Бандера на цыпочках, по-звериному устремившись вперед, словно перед броском, вышел в переднюю и припал ухом к двери, мягко упершись в нее рысьими подушечками бесшумных пальцев, готовый в любую минуту отпрянуть, привалиться спиной к стене — тут пуля не прошибет.
Стук повторился — знакомый, тюремный — «тук-тук».
Бандера отлип от двери, достал из заднего кармана широких брюк вальтер, кивнул охраннику — «мол, открывай», и взвел курок.
На пороге стоял Роман Шухевич.
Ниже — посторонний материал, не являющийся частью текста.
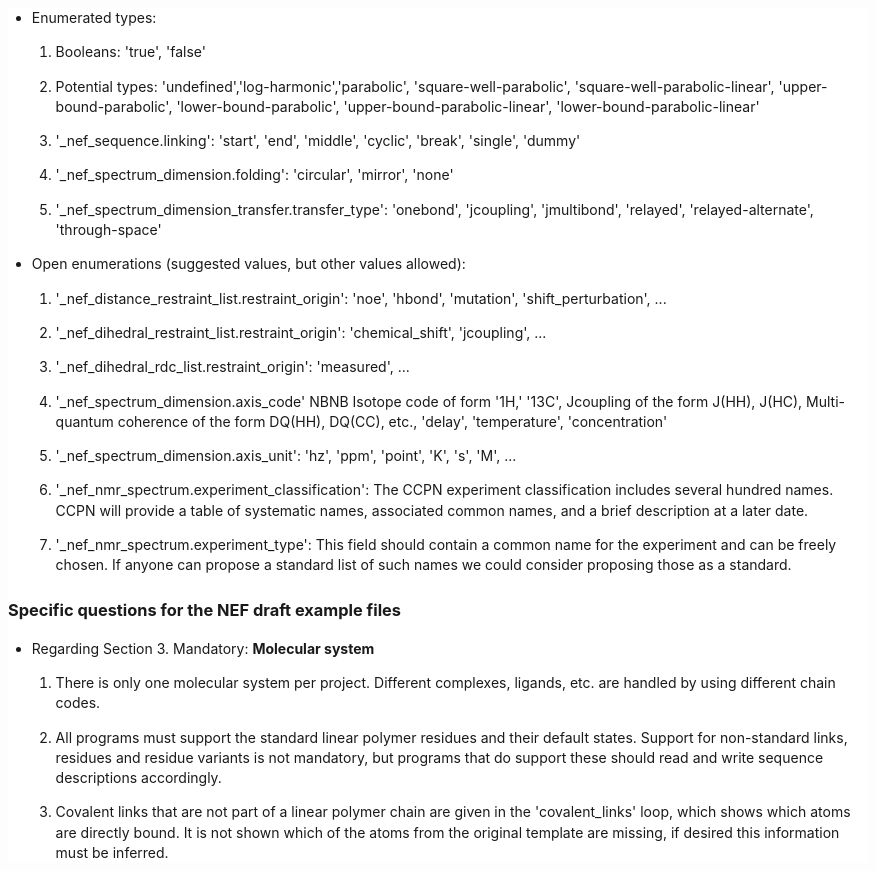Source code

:   * Enumerated types:

    1. Booleans: 'true', 'false'

    2. Potential types: 'undefined','log-harmonic','parabolic',
    'square-well-parabolic', 'square-well-parabolic-linear',
    'upper-bound-parabolic', 'lower-bound-parabolic',
    'upper-bound-parabolic-linear',  'lower-bound-parabolic-linear'

    3. '_nef_sequence.linking': 'start', 'end', 'middle', 'cyclic', 'break',
    'single', 'dummy'

    4. '_nef_spectrum_dimension.folding': 'circular', 'mirror', 'none'

    5. '_nef_spectrum_dimension_transfer.transfer_type': 'onebond', 'jcoupling',
    'jmultibond', 'relayed', 'relayed-alternate', 'through-space'

  * Open enumerations (suggested values, but other values allowed):

    1. '_nef_distance_restraint_list.restraint_origin': 'noe', 'hbond',
    'mutation', 'shift_perturbation', ...

    2. '_nef_dihedral_restraint_list.restraint_origin': 'chemical_shift',
    'jcoupling', ...

    3. '_nef_dihedral_rdc_list.restraint_origin': 'measured', ...

    4. '_nef_spectrum_dimension.axis_code' NBNB Isotope code of form '1H,' '13C',
    Jcoupling of the form J(HH), J(HC), Multi-quantum coherence of the form
    DQ(HH), DQ(CC), etc., 'delay', 'temperature', 'concentration'

    5. '_nef_spectrum_dimension.axis_unit': 'hz', 'ppm', 'point', 'K', 's',
    'M', ...

    6. '_nef_nmr_spectrum.experiment_classification': The CCPN experiment
    classification includes several hundred names. CCPN will provide a table of
    systematic names, associated common names, and a brief description at a
    later date.

    7. '_nef_nmr_spectrum.experiment_type': This field should contain a common
    name for the experiment and can be freely chosen. If anyone can propose a
    standard list of such names we could consider proposing those as a standard.


### Specific questions for the NEF draft example files

  * Regarding Section 3. Mandatory: **Molecular system**

    1. There is only one molecular system per project. Different complexes,
    ligands, etc. are handled by using different chain codes.

    2. All programs must support the standard linear polymer residues and
    their default states. Support for non-standard links, residues and residue
    variants is not mandatory, but programs that do support these should read
    and write sequence descriptions accordingly.

    3. Covalent links that are not part of a linear polymer chain are given in
    the 'covalent_links' loop, which shows which atoms are directly bound.
    It is not shown which of the atoms from the original template are missing,
    if desired this information must be inferred.
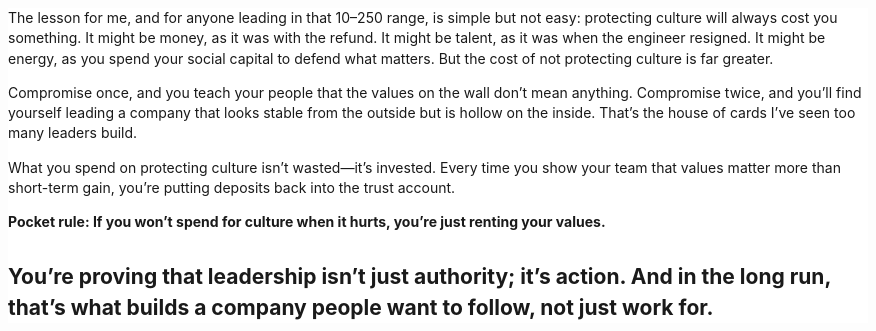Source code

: The lesson for me, and for anyone leading in that 10–250 range, is simple but not easy: protecting culture will always cost you something. It might be money, as it was with the refund. It might be talent, as it was when the engineer resigned. It might be energy, as you spend your social capital to defend what matters. But the cost of not protecting culture is far greater. 

Compromise once, and you teach your people that the values on the wall don’t mean anything. Compromise twice, and you’ll find yourself leading a company that looks stable from the outside but is hollow on the inside. That’s the house of cards I’ve seen too many leaders build.

What you spend on protecting culture isn’t wasted—it’s invested. Every time you show your team that values matter more than short-term gain, you’re putting deposits back into the trust account.

**Pocket rule: If you won’t spend for culture when it hurts, you’re just renting your values.**

You’re proving that leadership isn’t just authority; it’s action. And in the long run, that’s what builds a company people want to follow, not just work for.
---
Лицо его, по-прежнему пыльное, было счастливым.
— Ждет, — сказал он. — Едем.
Шептицкий внимательно оглядел Бандеру, потом мельком — Стецко и предложил им — усталым и рассеянным жестом — садиться.
Он увидел все, что хотел увидеть: и то, как Бандера пытался скрыть мелкую дрожь пальцев, и то, как Стецко выжидающе смотрел на «вождя» ОУН-Б, пока тот сядет, и только после того, как Бандера осторожно опустился в большое кожаное кресло, позволил себе последовать его примеру, и то, как капеллан Гриньох горящими глазами смотрел то на Бандеру, то на него, Шептицкого.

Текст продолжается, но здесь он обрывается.